Our VoiceImmigration

U.S. Spends Money Arming the Border While Drug Traffic Flies Overhead


Axel Fuentes • Jun 11, 2010

drugs_borderA sophisticated wall and thousands of soldiers and border patrol agents are wrongly sending the message that militarizing the border between Mexico and the U.S. will make this country safer as a whole.

Crime, drug trafficking, and unauthorized immigration are the excuses for the greater security measures taken at the border on which the U.S. is spending millions of dollars.  However, most of the drugs are not coming on the backs of immigrants crossing the border, but rather on ships, airplanes, and through custom points. An immigrant walking in the desert for three days with no food or water is not able to carry 40-50 lbs of drugs on his back.

The biggest drug busts have not involved undocumented immigrants.  Take for example the case involving an excess of 9,000 kg of cocaine that was transported to the United States by commercial aircraft. How many immigrants would it take to carry this load to the U.S.?

In addition to drug trafficking, crime is also seen as a reason for increased security measures and more money spent at the border.  Yet if you do some research you will find that the cities with the highest crime levels are not those closest to the border.

Immigration will always exist and not even sophisticated walls or thousands of border patrol officers and soldiers will be able to stop while poverty and hunger still exists in other countries.  Along with poverty and hunger there is a broken immigration system and a lack of comprehensive immigration reform.  Currently, lawmakers are not taking any kind of action towards comprehensive immigration reform, putting their political interests ahead of the necessities of millions of people.

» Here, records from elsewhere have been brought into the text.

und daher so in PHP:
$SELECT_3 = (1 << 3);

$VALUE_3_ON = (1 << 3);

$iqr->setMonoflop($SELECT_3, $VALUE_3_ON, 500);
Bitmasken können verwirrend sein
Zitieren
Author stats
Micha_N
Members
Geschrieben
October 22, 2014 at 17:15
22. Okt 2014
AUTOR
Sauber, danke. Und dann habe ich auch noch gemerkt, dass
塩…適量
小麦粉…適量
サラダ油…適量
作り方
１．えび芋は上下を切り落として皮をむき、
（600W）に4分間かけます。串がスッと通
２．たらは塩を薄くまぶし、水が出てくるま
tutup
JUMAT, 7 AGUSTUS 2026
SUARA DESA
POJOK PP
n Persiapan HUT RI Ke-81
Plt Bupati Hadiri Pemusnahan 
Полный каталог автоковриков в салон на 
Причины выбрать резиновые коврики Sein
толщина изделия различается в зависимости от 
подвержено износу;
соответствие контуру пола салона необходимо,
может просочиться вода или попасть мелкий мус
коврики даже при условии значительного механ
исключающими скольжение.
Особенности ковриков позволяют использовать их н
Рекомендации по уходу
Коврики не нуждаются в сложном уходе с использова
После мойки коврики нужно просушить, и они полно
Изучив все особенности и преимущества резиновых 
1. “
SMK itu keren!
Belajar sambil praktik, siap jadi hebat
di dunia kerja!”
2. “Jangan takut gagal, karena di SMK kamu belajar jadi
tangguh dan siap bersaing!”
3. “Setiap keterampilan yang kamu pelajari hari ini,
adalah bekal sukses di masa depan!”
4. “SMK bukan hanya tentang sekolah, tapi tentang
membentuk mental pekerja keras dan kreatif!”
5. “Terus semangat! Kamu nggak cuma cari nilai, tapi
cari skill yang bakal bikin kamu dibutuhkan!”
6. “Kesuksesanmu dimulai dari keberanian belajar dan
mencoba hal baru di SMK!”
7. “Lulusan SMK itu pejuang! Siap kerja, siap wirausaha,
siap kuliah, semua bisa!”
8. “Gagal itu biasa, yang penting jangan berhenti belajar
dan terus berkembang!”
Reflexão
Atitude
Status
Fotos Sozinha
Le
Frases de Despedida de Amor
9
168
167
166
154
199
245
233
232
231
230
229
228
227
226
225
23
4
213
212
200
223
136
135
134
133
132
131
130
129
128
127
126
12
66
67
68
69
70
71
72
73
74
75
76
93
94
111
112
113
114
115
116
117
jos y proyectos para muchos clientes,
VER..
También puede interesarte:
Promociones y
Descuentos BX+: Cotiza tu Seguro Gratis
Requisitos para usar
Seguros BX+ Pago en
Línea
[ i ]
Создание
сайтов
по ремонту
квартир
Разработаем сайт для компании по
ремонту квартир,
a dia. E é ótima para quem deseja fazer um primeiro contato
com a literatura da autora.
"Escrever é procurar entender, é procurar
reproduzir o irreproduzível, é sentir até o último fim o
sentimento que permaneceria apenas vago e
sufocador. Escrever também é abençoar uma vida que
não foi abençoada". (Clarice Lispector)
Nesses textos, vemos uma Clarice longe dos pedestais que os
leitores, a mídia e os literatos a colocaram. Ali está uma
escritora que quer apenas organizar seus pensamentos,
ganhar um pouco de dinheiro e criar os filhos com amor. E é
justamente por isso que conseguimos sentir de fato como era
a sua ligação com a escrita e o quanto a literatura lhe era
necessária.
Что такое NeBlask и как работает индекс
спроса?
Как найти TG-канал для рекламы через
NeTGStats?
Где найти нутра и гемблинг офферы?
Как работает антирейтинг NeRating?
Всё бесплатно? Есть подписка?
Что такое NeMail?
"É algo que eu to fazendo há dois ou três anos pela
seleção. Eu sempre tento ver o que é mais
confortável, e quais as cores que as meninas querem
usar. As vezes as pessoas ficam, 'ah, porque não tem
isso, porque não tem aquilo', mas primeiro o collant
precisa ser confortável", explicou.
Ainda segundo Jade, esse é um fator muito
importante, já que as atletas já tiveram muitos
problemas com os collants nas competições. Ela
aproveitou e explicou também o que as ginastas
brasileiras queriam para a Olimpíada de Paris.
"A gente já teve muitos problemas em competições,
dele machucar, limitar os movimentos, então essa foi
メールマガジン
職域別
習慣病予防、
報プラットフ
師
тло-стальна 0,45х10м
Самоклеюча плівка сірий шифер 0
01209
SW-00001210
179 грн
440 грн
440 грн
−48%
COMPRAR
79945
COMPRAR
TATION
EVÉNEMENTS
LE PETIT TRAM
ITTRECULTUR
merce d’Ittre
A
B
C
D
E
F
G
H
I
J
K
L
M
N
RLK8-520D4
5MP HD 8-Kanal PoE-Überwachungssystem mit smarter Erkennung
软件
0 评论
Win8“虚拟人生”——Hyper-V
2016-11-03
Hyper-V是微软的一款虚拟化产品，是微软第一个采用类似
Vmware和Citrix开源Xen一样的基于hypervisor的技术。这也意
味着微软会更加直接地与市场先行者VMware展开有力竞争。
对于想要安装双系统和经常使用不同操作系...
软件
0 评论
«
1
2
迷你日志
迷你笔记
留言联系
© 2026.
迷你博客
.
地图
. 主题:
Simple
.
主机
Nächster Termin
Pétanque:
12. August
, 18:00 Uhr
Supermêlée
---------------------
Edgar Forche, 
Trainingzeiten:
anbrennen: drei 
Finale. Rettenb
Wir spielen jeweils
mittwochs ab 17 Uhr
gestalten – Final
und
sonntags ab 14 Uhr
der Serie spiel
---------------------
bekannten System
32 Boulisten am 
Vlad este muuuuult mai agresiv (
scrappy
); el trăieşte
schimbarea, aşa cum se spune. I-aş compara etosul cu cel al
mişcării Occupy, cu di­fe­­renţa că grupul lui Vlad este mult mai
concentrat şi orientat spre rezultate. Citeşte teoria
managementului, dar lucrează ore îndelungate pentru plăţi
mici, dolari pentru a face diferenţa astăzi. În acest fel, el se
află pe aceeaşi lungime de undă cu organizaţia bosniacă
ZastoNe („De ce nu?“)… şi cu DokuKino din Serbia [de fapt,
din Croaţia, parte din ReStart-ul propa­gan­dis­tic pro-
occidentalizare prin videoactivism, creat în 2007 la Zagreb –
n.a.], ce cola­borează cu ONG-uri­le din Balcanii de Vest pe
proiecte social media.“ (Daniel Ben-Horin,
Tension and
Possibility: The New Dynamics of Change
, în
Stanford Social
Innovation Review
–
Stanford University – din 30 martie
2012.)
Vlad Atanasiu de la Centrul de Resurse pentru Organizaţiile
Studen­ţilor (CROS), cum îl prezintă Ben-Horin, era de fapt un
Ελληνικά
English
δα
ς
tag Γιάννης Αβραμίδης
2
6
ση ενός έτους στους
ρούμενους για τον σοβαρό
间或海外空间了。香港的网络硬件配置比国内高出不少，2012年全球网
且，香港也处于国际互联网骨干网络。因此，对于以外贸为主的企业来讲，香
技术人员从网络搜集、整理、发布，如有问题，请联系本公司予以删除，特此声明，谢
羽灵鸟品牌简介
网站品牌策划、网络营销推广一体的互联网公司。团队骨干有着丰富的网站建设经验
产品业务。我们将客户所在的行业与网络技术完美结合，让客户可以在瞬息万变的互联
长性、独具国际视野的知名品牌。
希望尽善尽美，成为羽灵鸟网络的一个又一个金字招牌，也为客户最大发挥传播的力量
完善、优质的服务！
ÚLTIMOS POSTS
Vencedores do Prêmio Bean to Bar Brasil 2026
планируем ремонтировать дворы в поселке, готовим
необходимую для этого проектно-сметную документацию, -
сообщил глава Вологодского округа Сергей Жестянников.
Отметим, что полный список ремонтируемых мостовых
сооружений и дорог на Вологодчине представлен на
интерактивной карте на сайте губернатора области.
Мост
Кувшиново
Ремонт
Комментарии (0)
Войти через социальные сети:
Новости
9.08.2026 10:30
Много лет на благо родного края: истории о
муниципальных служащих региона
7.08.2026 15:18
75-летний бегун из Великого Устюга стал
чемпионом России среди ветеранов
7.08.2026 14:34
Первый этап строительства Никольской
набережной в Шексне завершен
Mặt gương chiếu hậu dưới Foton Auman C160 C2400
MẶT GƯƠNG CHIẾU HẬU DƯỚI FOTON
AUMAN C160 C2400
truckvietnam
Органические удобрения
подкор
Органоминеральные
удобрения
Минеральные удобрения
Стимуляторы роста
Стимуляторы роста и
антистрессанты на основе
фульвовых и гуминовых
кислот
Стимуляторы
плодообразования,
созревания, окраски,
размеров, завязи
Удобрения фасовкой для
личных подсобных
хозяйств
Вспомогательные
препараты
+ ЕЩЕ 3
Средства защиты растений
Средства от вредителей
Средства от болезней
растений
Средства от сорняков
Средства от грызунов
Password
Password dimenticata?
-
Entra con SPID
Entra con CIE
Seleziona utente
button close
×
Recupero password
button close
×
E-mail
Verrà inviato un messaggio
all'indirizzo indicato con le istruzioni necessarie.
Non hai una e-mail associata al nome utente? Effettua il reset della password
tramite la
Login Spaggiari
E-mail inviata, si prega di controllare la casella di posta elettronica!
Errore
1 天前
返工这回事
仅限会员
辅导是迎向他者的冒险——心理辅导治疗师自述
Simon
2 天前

Americans should ask themselves if the amount of money being spent at the border is really worth the added perception of security.  Would it not be better to spend money on drug prevention and improving community infrastructure to bring hundreds of new jobs to the American people who are in such difficult financial times?

There are also myriad other needs in communities that the money could be better spent on such as education and healthcare. Rampant fears over border security are misplaced symptoms of problems that have little to do with undocumented immigrants. It’s time to address the real issues in America.